Required work: Reproduce verbatim the lines of the items below, starting with the line that contains "city: Menemeni" and continuing through the line that contains "city: Dossenheim", with both of those lines included. Output only those lines.
-- Begin Exercise inputs --
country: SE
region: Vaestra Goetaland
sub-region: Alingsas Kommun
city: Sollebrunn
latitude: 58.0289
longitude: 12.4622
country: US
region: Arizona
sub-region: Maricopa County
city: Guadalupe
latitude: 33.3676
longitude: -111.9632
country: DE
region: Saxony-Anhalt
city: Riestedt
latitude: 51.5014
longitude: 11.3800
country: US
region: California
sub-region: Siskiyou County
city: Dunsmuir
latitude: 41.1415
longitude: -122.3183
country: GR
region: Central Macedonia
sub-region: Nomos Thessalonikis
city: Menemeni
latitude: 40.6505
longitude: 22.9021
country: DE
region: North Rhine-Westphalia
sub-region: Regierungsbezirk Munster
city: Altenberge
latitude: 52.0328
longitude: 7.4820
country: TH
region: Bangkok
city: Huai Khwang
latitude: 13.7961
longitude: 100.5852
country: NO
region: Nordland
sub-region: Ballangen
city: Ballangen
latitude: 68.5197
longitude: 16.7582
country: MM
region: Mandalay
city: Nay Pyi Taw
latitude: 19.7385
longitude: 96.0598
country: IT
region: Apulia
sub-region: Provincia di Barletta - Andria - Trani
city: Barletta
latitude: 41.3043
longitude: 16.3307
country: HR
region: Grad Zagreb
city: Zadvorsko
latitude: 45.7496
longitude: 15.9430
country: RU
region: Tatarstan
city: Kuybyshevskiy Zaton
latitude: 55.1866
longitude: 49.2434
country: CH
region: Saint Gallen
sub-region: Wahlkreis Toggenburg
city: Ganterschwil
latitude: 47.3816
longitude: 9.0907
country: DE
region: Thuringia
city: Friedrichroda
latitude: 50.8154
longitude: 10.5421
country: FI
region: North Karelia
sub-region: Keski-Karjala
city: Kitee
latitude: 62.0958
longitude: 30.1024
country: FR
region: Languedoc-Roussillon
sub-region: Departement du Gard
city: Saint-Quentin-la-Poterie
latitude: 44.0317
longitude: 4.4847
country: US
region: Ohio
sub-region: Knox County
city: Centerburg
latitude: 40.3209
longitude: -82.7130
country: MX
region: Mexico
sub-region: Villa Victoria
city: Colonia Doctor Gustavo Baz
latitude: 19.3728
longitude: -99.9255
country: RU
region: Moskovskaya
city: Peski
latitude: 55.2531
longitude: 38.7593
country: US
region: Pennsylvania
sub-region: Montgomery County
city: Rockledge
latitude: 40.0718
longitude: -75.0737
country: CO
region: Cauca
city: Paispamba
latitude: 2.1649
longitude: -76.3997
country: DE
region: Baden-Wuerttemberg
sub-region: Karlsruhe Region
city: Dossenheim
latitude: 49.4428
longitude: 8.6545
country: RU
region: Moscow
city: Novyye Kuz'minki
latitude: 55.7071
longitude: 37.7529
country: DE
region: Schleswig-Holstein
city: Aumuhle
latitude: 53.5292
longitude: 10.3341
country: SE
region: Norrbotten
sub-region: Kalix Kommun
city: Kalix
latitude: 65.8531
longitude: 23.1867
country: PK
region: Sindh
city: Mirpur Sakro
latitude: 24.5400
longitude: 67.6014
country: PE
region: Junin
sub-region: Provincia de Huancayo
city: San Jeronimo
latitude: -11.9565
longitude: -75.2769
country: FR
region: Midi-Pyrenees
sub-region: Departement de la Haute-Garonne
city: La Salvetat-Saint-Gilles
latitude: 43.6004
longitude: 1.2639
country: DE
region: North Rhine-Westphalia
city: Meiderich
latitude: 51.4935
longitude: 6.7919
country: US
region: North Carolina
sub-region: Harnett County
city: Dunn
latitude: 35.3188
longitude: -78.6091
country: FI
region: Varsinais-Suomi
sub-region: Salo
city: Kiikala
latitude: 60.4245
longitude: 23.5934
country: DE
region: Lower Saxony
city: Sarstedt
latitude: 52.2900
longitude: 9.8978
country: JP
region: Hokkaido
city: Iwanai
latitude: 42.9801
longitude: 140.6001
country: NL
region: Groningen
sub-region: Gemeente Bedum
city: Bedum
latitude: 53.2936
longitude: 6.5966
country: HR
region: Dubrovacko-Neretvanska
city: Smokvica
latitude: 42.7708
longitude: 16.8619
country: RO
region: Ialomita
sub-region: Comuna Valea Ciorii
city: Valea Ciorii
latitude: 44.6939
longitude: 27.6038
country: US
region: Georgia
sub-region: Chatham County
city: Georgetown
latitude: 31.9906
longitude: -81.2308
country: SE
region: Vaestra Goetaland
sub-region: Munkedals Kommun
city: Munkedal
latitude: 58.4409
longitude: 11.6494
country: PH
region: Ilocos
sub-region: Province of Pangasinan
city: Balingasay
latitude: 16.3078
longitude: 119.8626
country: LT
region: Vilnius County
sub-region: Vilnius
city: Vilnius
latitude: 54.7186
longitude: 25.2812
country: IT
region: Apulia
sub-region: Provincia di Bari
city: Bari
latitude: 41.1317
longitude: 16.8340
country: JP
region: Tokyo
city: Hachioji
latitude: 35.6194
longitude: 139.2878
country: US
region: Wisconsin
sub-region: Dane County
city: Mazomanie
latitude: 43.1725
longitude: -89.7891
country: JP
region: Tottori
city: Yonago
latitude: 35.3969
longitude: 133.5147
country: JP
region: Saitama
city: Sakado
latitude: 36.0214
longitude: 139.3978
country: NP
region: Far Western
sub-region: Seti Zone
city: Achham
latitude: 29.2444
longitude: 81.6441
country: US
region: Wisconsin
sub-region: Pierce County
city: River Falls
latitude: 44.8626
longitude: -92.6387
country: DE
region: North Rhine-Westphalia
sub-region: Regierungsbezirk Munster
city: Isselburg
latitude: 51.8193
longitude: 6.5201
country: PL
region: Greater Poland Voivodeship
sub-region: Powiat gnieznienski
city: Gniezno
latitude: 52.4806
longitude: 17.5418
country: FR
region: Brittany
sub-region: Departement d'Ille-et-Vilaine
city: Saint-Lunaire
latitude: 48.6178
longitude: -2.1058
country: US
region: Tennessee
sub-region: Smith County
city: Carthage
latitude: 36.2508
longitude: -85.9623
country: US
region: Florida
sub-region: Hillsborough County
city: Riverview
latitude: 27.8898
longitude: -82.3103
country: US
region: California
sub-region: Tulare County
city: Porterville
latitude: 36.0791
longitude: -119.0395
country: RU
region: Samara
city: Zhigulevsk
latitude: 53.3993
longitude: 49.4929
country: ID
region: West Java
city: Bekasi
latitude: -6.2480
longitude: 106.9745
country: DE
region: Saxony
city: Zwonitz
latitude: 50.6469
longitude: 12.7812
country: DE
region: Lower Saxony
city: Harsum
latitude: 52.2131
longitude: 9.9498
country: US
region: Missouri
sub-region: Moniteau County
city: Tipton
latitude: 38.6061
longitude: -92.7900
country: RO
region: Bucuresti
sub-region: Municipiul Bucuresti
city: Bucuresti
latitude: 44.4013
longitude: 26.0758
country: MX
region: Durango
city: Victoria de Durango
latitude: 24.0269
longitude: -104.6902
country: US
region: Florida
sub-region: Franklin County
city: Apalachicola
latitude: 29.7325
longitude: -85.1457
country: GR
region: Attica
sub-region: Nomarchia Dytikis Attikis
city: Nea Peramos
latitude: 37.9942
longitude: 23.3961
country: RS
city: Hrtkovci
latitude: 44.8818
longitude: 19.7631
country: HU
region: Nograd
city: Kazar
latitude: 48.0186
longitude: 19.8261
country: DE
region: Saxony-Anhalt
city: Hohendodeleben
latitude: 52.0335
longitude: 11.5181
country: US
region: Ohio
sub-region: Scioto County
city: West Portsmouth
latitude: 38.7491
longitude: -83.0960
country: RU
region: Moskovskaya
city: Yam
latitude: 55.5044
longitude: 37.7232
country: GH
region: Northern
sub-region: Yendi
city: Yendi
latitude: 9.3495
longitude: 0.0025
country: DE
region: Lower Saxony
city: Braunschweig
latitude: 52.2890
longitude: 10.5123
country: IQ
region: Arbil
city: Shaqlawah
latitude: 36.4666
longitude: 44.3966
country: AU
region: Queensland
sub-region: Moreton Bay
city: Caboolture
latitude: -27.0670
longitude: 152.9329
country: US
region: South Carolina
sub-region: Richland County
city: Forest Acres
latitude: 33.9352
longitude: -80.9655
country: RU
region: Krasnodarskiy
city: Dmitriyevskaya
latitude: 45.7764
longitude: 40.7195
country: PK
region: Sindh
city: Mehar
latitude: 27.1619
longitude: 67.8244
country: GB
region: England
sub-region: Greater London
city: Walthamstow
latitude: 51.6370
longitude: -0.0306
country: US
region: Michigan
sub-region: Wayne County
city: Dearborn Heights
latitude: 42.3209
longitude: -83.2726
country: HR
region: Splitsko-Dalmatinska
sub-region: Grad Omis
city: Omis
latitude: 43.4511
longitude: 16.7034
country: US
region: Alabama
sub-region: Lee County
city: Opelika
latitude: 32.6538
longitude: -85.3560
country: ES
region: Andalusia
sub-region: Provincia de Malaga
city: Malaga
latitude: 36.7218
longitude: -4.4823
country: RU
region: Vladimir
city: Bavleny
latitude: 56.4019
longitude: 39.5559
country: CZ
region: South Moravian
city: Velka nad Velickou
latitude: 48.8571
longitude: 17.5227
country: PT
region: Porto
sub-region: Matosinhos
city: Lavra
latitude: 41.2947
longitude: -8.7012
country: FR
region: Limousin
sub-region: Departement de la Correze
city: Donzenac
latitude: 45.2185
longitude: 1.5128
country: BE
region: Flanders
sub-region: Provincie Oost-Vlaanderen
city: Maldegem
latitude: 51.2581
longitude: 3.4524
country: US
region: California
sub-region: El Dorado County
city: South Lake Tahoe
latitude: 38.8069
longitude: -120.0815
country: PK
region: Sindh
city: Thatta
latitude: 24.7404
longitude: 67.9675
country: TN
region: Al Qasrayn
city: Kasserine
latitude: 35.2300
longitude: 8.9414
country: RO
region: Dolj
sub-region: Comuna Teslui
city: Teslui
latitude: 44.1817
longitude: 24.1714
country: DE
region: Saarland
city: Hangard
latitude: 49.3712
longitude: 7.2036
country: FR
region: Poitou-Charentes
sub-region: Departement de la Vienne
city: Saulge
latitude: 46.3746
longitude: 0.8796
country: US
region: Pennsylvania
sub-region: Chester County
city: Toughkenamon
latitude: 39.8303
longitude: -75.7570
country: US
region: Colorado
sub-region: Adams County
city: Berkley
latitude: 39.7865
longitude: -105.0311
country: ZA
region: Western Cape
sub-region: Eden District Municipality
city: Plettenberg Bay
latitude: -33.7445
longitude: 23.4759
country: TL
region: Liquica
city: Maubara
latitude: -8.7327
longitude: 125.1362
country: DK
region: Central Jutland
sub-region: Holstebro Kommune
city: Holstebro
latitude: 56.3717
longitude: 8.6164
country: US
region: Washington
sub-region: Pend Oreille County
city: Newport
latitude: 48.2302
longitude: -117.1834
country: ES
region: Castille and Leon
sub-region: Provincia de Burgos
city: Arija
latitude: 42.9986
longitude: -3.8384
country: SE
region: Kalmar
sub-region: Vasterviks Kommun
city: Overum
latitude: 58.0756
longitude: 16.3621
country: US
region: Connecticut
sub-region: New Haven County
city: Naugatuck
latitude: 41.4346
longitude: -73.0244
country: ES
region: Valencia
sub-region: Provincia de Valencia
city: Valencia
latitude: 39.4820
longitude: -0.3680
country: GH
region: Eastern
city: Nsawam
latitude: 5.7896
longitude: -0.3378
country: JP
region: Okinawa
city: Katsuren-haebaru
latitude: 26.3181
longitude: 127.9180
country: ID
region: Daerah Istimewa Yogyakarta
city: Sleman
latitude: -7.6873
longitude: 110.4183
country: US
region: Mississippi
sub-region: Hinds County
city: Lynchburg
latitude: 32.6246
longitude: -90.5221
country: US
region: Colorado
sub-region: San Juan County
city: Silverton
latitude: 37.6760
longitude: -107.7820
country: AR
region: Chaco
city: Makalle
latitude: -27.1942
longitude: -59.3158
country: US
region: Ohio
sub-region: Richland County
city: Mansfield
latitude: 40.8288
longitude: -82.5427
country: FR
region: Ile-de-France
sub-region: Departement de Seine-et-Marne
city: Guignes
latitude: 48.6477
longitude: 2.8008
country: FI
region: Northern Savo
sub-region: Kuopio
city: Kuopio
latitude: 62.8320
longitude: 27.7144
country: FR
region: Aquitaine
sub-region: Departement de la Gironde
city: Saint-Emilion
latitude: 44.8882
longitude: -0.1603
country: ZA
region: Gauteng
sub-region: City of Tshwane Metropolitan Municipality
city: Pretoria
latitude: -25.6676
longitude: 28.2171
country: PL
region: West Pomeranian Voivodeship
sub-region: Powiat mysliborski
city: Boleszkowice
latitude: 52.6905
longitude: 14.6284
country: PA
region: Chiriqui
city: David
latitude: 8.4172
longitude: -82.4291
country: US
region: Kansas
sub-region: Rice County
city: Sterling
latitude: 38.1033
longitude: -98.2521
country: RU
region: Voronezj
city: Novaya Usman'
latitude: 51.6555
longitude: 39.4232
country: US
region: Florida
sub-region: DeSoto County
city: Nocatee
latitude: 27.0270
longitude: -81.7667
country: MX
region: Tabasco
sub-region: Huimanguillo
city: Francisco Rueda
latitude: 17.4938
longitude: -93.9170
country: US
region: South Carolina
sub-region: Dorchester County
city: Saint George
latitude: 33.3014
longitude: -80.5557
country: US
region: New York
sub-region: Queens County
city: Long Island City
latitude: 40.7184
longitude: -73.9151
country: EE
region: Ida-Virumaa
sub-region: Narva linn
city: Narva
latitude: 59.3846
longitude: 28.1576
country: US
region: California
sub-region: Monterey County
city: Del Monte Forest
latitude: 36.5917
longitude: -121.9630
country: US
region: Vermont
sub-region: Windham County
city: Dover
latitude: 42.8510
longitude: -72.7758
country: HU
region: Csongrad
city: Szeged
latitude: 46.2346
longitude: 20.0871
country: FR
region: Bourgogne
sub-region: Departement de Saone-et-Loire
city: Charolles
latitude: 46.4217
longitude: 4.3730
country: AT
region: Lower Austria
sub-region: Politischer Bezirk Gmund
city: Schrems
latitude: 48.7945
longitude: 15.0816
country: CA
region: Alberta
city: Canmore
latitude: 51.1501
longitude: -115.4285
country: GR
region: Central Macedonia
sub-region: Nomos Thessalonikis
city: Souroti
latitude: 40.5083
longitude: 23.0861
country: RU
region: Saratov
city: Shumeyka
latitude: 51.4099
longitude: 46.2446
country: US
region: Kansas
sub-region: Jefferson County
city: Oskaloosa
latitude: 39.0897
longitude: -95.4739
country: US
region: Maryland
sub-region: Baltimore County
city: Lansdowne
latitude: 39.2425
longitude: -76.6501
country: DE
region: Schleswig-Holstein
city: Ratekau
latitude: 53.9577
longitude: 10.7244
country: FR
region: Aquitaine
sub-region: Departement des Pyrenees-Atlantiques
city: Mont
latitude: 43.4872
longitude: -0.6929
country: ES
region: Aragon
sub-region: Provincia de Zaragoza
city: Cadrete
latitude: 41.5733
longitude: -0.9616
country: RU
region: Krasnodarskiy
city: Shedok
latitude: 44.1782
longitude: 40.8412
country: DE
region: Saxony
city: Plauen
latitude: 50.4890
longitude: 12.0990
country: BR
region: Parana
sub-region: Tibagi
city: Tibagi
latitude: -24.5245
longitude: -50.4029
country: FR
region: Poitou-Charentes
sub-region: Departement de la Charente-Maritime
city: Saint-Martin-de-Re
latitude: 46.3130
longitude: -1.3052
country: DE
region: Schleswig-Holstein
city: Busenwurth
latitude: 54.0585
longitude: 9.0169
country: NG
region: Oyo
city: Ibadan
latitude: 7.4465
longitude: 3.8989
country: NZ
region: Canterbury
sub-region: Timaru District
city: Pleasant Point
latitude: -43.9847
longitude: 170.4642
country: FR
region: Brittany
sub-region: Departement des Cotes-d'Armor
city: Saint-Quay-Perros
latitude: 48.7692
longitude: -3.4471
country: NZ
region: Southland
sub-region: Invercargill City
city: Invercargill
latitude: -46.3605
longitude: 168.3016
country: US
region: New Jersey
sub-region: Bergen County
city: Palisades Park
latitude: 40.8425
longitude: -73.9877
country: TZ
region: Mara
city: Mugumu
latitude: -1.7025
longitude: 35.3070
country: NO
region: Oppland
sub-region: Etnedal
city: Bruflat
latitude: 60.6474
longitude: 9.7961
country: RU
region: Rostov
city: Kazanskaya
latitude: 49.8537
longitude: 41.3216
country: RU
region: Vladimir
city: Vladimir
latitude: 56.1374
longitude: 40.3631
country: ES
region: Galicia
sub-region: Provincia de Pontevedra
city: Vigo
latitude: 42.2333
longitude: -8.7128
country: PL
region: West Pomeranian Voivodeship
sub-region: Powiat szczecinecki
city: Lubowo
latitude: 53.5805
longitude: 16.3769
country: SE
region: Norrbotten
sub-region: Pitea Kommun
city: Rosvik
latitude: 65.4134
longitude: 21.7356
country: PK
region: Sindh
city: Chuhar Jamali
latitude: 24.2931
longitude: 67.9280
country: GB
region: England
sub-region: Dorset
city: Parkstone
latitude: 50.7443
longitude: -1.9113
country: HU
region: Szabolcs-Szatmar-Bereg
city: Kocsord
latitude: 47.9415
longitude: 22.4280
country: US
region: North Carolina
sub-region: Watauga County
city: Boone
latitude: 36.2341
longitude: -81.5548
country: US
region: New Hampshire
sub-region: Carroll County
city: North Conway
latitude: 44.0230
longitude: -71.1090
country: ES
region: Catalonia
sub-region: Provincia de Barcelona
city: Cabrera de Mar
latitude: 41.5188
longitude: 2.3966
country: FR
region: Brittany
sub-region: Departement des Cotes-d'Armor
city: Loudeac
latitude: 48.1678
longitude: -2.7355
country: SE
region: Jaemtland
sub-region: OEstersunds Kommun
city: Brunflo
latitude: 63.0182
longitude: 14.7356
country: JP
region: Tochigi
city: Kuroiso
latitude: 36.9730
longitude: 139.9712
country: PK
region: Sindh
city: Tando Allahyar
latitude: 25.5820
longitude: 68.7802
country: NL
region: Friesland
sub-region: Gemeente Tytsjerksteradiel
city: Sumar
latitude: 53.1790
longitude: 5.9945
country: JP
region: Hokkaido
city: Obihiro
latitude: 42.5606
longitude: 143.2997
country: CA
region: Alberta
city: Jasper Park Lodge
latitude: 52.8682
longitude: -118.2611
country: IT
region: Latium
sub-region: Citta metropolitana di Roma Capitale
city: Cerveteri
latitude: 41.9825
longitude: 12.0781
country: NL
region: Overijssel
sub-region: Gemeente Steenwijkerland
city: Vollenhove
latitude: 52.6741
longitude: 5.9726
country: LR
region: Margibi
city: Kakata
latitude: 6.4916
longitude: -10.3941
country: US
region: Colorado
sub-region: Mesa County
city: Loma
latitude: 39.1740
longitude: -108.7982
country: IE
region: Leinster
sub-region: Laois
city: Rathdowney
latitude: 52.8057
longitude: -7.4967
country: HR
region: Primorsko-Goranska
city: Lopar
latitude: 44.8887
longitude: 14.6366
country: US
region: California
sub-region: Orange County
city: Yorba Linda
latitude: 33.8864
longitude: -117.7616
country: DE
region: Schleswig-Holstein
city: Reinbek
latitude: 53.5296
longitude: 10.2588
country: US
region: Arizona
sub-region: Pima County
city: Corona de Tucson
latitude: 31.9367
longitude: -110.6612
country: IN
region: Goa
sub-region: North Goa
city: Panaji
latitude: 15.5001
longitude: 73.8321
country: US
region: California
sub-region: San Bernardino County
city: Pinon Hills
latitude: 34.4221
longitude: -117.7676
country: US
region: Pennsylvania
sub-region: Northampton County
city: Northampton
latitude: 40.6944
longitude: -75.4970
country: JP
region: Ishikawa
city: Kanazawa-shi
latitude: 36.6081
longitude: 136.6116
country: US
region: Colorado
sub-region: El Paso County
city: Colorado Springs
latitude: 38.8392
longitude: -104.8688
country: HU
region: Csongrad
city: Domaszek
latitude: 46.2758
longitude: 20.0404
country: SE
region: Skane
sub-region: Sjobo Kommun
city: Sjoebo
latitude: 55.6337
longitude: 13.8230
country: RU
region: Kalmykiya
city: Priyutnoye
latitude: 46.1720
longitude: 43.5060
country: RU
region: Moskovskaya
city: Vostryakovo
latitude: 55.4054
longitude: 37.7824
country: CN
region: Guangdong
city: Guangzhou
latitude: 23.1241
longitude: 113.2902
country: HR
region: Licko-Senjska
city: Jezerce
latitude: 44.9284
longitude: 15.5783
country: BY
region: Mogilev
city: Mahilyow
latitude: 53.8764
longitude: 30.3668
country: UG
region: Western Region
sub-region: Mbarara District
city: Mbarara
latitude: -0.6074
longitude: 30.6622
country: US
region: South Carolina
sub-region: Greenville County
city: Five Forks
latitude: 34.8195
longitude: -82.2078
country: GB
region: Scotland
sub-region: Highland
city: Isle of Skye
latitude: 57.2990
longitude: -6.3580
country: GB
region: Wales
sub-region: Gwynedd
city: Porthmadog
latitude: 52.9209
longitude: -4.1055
-- End Exercise inputs --
Result for this exercise:
city: Menemeni
latitude: 40.6505
longitude: 22.9021
country: DE
region: North Rhine-Westphalia
sub-region: Regierungsbezirk Munster
city: Altenberge
latitude: 52.0328
longitude: 7.4820
country: TH
region: Bangkok
city: Huai Khwang
latitude: 13.7961
longitude: 100.5852
country: NO
region: Nordland
sub-region: Ballangen
city: Ballangen
latitude: 68.5197
longitude: 16.7582
country: MM
region: Mandalay
city: Nay Pyi Taw
latitude: 19.7385
longitude: 96.0598
country: IT
region: Apulia
sub-region: Provincia di Barletta - Andria - Trani
city: Barletta
latitude: 41.3043
longitude: 16.3307
country: HR
region: Grad Zagreb
city: Zadvorsko
latitude: 45.7496
longitude: 15.9430
country: RU
region: Tatarstan
city: Kuybyshevskiy Zaton
latitude: 55.1866
longitude: 49.2434
country: CH
region: Saint Gallen
sub-region: Wahlkreis Toggenburg
city: Ganterschwil
latitude: 47.3816
longitude: 9.0907
country: DE
region: Thuringia
city: Friedrichroda
latitude: 50.8154
longitude: 10.5421
country: FI
region: North Karelia
sub-region: Keski-Karjala
city: Kitee
latitude: 62.0958
longitude: 30.1024
country: FR
region: Languedoc-Roussillon
sub-region: Departement du Gard
city: Saint-Quentin-la-Poterie
latitude: 44.0317
longitude: 4.4847
country: US
region: Ohio
sub-region: Knox County
city: Centerburg
latitude: 40.3209
longitude: -82.7130
country: MX
region: Mexico
sub-region: Villa Victoria
city: Colonia Doctor Gustavo Baz
latitude: 19.3728
longitude: -99.9255
country: RU
region: Moskovskaya
city: Peski
latitude: 55.2531
longitude: 38.7593
country: US
region: Pennsylvania
sub-region: Montgomery County
city: Rockledge
latitude: 40.0718
longitude: -75.0737
country: CO
region: Cauca
city: Paispamba
latitude: 2.1649
longitude: -76.3997
country: DE
region: Baden-Wuerttemberg
sub-region: Karlsruhe Region
city: Dossenheim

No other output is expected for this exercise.